For the foregoing reasons a peremptory writ of mandamus shall issue commanding the defendant to vacate his order allowing defendants' motion for a summary judgment on the issue of punitive damages.
TANZER, J., filed a concurring opinion.
TANZER, Justice, concurring.
I concur entirely with the majority opinion, but I write separately to clarify my understanding of it.
*1275 It is critical to this opinion that the plaintiffs made every reasonable effort to obtain an overall adjudication of punitive damages and that defendant successfully resisted those efforts. We should not be understood as deciding that multiple plaintiffs are necessarily entitled to successive, individual adjudications of punitive damages in situations where they do not attempt to avail themselves of some form of combined litigation or where the defendant does not resist it. As I understand it, no opinion is expressed in that regard.
NOTES
[*] Denecke, C.J., did not participate in this decision.
[1] 76 cases were originally filed. One of these has been tried to judgment and affirmed on appeal. Joachim v. Crater Lake Lodge, 48 Or. App. 379, 617 P.2d 632 (1980). 75 cases remain awaiting trial.

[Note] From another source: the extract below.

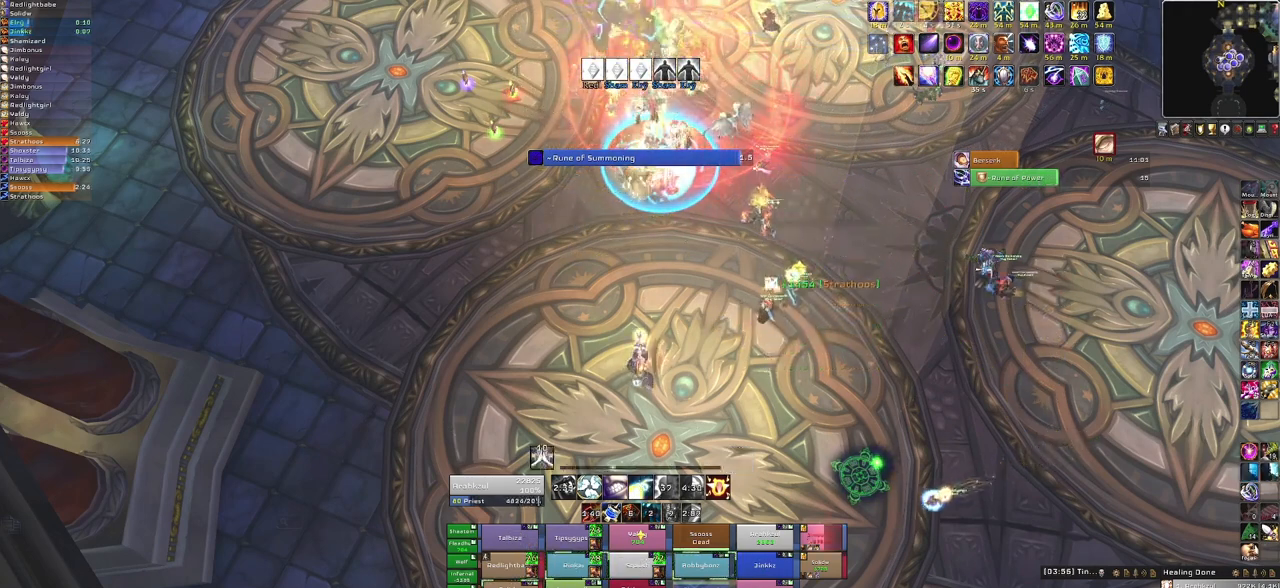
Gameplay with keyboard and mouse; each line is a JSON object with the keys and mouse buttons held at the frame after it. "events" lists presses ("down") and releases ("up") of "1", "2", "3", "4", "5", "a", "alt", "b", "c", "ctrl", "d", "e", "f", "g", "q", "r", "s", "shift", "space", "t", "tab", "tilde", "v", "w", "x", "z", "mouse_left", "mouse_wheel", "mouse_right", "mouse_mb4" and "mouse_mb5" between this image and that frame as [ms after this image, input, new state], when the widget could be followed in between. "mouse_left", "mouse_wheel", "mouse_right", "mouse_mb4", "mouse_mb5" = the "left", "wheel", "right", "mb4", "mb5" buttons of the "mouse" list. No other keys are recorded. "wheel" means that the mouse wheel is clicked or scrolled. Mouse movement is not recorded.
{"keys": [], "mouse": [], "events": []}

[2] The agreement between the 76 original plaintiffs reads, in relevant part,
"I agree that those expenses which benefit the entire group and punitive damage recovery, if any, in the claims that you are handling for me and others against Crater Lake Lodge and its owners may be prorated by you approximately in accordance with the value of each claim notwithstanding whether such costs or punitive damages are incurred or recovered pursuant to any particular case."
[3] The case was decided on the finding of the court that the evidence presented at trial was insufficient to meet the standard of proof for punitive damages under New York law. Roginsky v. Richardson-Merrell, Inc., 378 F.2d 832 (2d Cir.1961).
[4] As originally proposed, SB 422 would have provided for total elimination of punitive damages in civil actions. This provision was deleted and the present ORS 30.925(3)(g) inserted before enactment into law.
[5] We need not now decide what restrictions the legislature may place on the recovery of punitive damages by plaintiffs in multiple litigation situations.